I hope everyone had a great Easter: big church celebrations, Easter egg hunts, dinner with family, visitors at church.
I made up a new postcard to send to church visitors who show up on Easter. You can borrow it if you like…
What? We do hope they’ll come back for Christmas, right?
How about that ridiculously tiny church, huh? It’s real. Some crazy Dutch guy built it a hundred years ago. Now it sits in someone’s pasture and people get married in it.
Ever since there has been Easter, there have been Easter ‘squatters,’ those people who, for one reason or another, see fit to get their butts to church on Easter, and maybe on Christmas if they’re in town and at no other time of year. Random people showing up for the big show is a tradition that dates back all the way to the first Resurrection Sunday…
“When [the women] came back from the tomb, they told all these things to the Eleven and to Steve.” Luke 24:9
All right, it doesn’t exactly say that, but it does say this…
“When they came back from the tomb, they told all these things to the Eleven and the others.” Luke 24:9
Whenever I need a random guy for a story, I turn to Steve. He’s always at the ready to drop into a perfectly good story for no reason. So you see, Luke records conclusive proof in a vaguely defined pronoun that the disciples had random people show up for that first Easter.
Christians have an interesting relationship with these folks. Easter is when churches really roll out the red carpet for visitors. The minister gives his best sermon. The musicians play the best songs. The church serves the best food. The church spends lots of cash on egg hunts and petting zoos and moon walks and all kinds of fun ‘Easter’ junk, which won’t be there the next week.
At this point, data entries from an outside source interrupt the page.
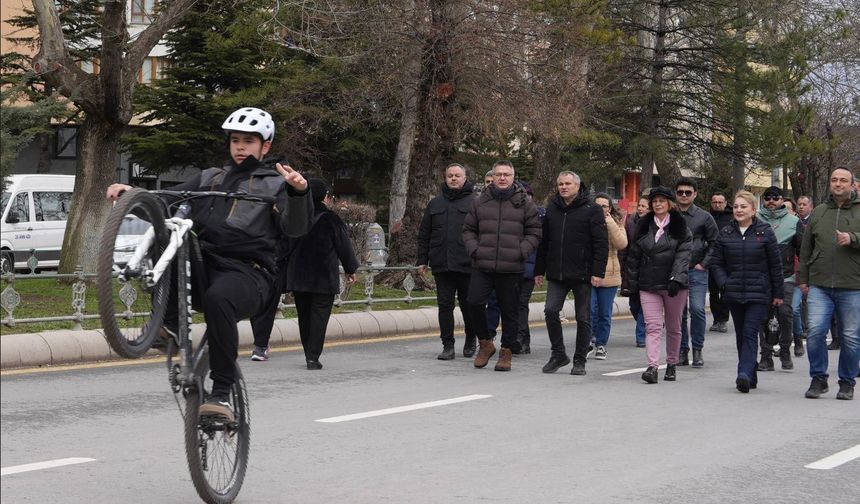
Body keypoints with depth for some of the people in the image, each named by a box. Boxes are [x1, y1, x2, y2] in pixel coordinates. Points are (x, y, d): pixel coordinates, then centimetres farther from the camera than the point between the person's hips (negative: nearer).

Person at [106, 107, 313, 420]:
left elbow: (295, 227, -4)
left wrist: (299, 192, -24)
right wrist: (132, 193, -1)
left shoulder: (274, 184, 13)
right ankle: (169, 321, -20)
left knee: (217, 299, -38)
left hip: (247, 273, -4)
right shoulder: (210, 179, 28)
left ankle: (222, 394, -31)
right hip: (203, 265, 4)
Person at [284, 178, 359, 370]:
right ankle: (313, 357, -8)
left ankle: (309, 355, 20)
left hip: (298, 277, 4)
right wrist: (350, 269, 10)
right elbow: (344, 246, -3)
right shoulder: (330, 219, -9)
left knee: (304, 317, 14)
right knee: (319, 316, -2)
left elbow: (287, 246, 8)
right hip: (324, 278, -4)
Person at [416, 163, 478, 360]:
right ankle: (448, 346, 6)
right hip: (441, 265, 3)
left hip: (466, 265, -3)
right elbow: (424, 235, 18)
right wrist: (422, 260, 12)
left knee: (468, 306, 6)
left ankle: (470, 342, 25)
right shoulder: (435, 204, 15)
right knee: (445, 305, 1)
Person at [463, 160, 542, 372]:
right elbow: (468, 229, 16)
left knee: (509, 311, 4)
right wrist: (474, 249, 0)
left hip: (511, 268, -1)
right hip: (482, 267, 1)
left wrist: (521, 252, -9)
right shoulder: (480, 202, 10)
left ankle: (506, 351, 17)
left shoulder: (525, 203, 4)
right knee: (475, 302, -11)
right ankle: (485, 344, 9)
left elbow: (534, 233, 5)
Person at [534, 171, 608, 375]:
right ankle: (558, 354, 6)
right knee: (550, 311, -9)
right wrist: (539, 270, 13)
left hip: (582, 274, -4)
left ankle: (580, 360, 13)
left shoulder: (591, 209, -3)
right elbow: (544, 242, 17)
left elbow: (601, 243, -7)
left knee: (583, 318, 3)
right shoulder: (551, 209, 12)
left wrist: (598, 272, -14)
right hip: (556, 274, 4)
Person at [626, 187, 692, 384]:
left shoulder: (680, 227, 0)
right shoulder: (643, 227, 10)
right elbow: (633, 257, 12)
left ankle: (672, 365, 24)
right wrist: (632, 286, 8)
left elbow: (683, 255, -10)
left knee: (673, 327, 10)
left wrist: (676, 279, -23)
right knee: (653, 326, -10)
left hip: (674, 285, -1)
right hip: (648, 285, 2)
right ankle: (652, 366, -20)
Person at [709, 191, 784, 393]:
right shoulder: (725, 233, 6)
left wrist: (778, 293, 1)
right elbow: (715, 262, 11)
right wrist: (723, 283, -4)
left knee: (750, 333, -14)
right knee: (741, 336, 9)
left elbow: (775, 265, 1)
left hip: (759, 294, -4)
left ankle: (745, 374, -24)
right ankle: (751, 377, 18)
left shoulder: (765, 232, -2)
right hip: (734, 293, 4)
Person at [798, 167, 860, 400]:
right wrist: (803, 278, 16)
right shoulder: (818, 213, 13)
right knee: (815, 332, -8)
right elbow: (806, 248, 18)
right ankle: (818, 379, 7)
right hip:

And the regulars smile and greet the visitors and try to believe that some of these people will come back, before Christmas.
That’s a pretty nice racket these guys have going on. They show up only on the best Sunday of the year! Then they skip out on all the mediocre Sundays – the youth Sundays, the student preacher Sundays, the after Christmas when no one shows up to church Sundays.
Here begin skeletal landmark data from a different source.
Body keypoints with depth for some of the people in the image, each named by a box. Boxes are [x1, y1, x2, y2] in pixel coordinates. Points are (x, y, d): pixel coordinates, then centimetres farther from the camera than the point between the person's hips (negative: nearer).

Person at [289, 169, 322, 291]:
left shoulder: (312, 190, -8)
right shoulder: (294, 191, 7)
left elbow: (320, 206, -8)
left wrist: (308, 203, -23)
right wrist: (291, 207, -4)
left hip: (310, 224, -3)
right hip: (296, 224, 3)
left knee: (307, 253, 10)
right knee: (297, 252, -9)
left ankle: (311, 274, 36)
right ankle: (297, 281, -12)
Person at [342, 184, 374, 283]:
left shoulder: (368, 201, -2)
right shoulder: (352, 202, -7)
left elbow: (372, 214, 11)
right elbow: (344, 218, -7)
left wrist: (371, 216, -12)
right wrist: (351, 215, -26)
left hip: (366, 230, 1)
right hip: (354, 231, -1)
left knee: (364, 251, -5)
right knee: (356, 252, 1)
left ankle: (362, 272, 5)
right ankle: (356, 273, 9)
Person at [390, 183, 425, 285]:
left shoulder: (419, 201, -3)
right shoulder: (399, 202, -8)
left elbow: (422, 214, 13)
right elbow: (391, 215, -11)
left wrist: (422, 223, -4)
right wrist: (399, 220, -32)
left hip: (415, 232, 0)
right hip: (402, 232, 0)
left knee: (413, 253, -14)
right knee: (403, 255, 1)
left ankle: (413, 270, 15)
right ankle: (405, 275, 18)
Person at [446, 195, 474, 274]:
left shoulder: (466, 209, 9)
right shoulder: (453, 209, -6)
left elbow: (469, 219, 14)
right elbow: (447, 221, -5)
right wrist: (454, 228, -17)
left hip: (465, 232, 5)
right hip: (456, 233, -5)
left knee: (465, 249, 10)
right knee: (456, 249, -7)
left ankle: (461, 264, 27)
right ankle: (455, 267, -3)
But, changing a life habit is hard. It’s a real interruption to your routine to cut your Sunday sleep short. (Although I contend that 10:30 is plenty late to still allow sleeping in.) It’s tough to get the kids dressed and out the door an extra day. It’s tough to tell Little League Coach that no, we won’t be playing a game on Sunday morning. It’s tough to not take those hours to do housework or eat pancakes.
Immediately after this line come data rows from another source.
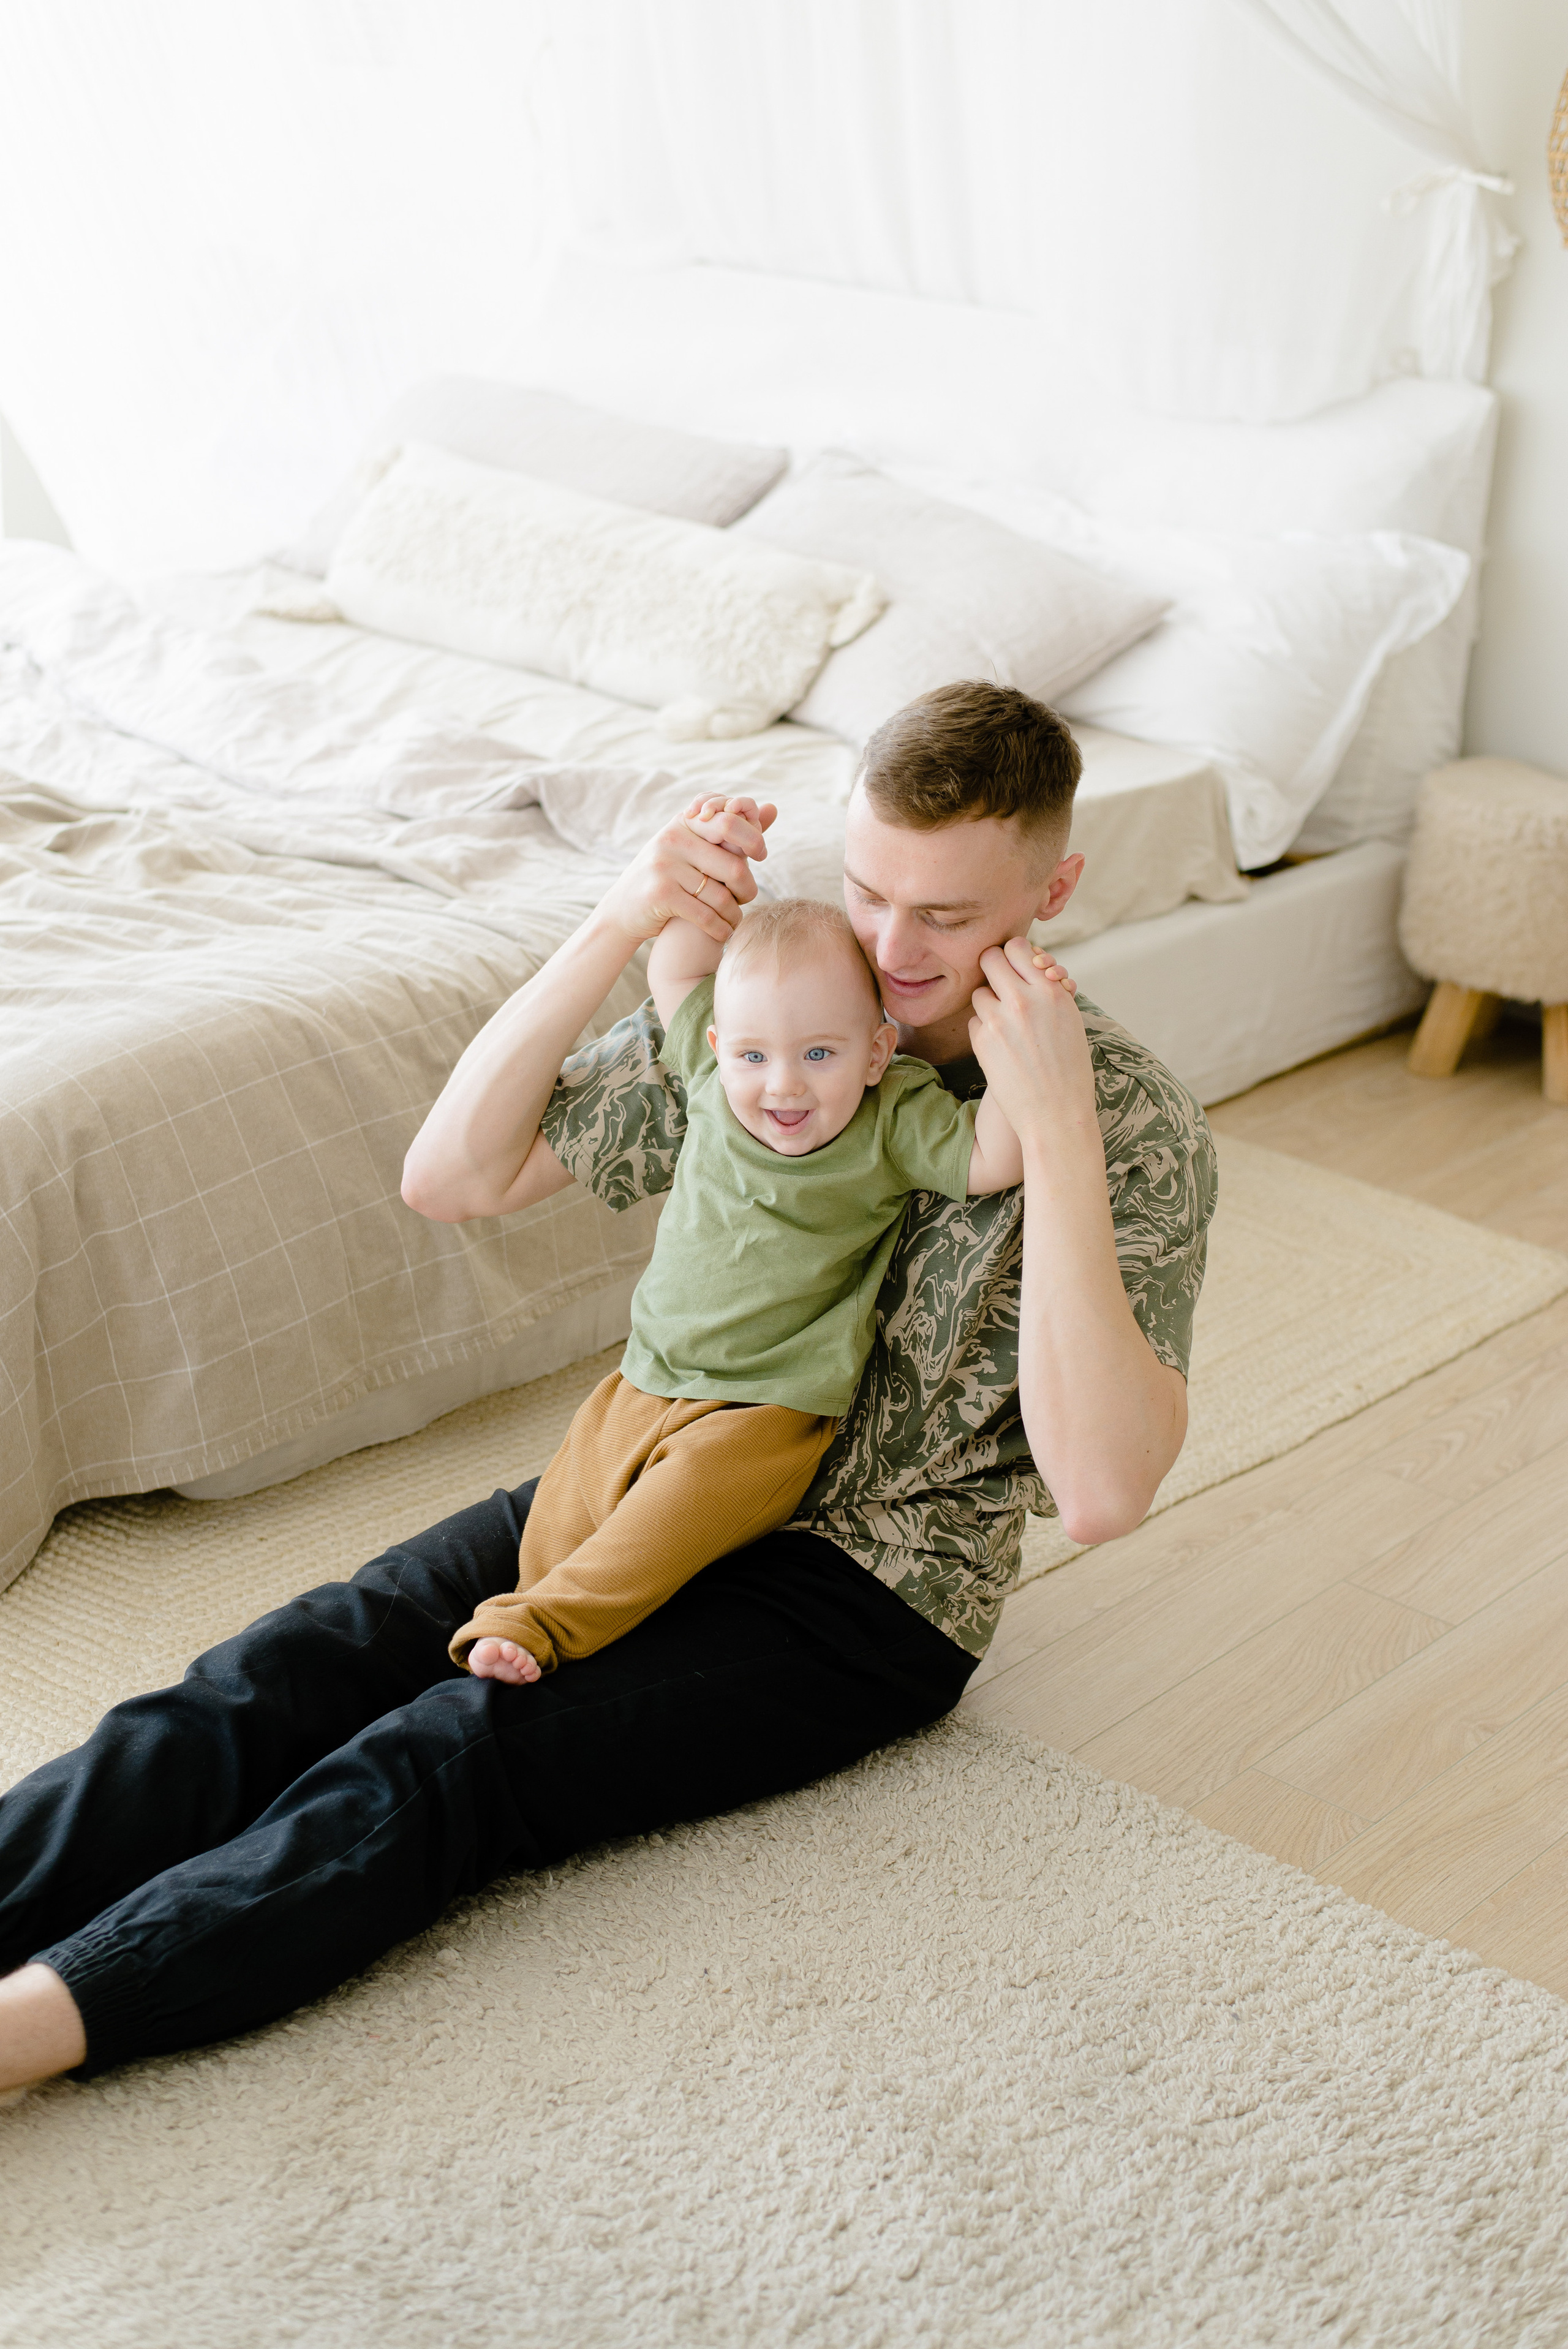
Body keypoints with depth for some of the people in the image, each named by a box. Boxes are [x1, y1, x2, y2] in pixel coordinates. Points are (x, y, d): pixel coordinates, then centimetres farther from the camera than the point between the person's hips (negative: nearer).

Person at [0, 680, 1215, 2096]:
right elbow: (451, 1179, -2)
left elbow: (1100, 1495, -27)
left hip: (869, 1595, -5)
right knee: (277, 1676, -18)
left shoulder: (1138, 1128, -13)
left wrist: (1055, 1131, -31)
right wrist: (614, 930, -14)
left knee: (449, 1754, -28)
Sometimes, I wish I lived in a small town. Small towns have nothing to do except go to church! A city has everything to do besides go to church.
Some of us have been going to church so long, it’s hard to understand how hard it must be to give up that time. And some of us actually get paid to be at church, so that makes it super easy to be there!
Okay, I’m done defending them…
We got a little burned last year. We went all out for Easter. We sent out a month-long campaign of mailers to a few thousand people. We rented a space at the community center. We showed up the week before to rehearse. We spent all of our money. A few families showed up. A few families makes a big difference in a tiny church. We couldn’t be anything big and fancy, but we played our best music, gave them our best preaching. We visited with them. We fed them brunch. We followed up with them that afternoon. We brought them cookies. They all said they’d be back.
Yeah right. Thanks for getting our hopes up.
And this year, we got rained out. We were going to be in the park. Sometimes I think I’m cursed.
It’s not like we only give you cookies the first time you visit. We have food every week! What do you want?!
I know we’re all good Christians and we’re all going to say that we’re so glad to see these visitors hear the good news, they need all the exposure they’re willing to get, etc. We would all gladly give up our seats for these people. We are gracious about their kids not knowing how to act in church. But how do you really feel about it? How do you feel about getting lip-service from a visitor who acts all excited about your church, and then they vanish forever?
I’m not mad. But I can’t help being disappointed, both for my people, myself and for the visitors, because I know what they’re missing. I can’t help but feel our ‘Easter squatters’ reflect on me as a vessel of God. Surely if I was someone great, they’d come back! They’d make time, they’d write a big fat check, right? I honestly don’t know what we could have done better to get them to come back, other than be a humongous church with an amusement park. Maybe I could have whitened my teeth…
Are these people deliberately just renewing their ‘fire insurance’ policy for the next six months, or are they just not aware of what they’re doing?
Is Easter the biggest opportunity for evangelism, or do we just spend all our cash thinking it is?
Hey, no amount of Easter squatters can take away my Easter, no matter what. I hope that’s the same for you.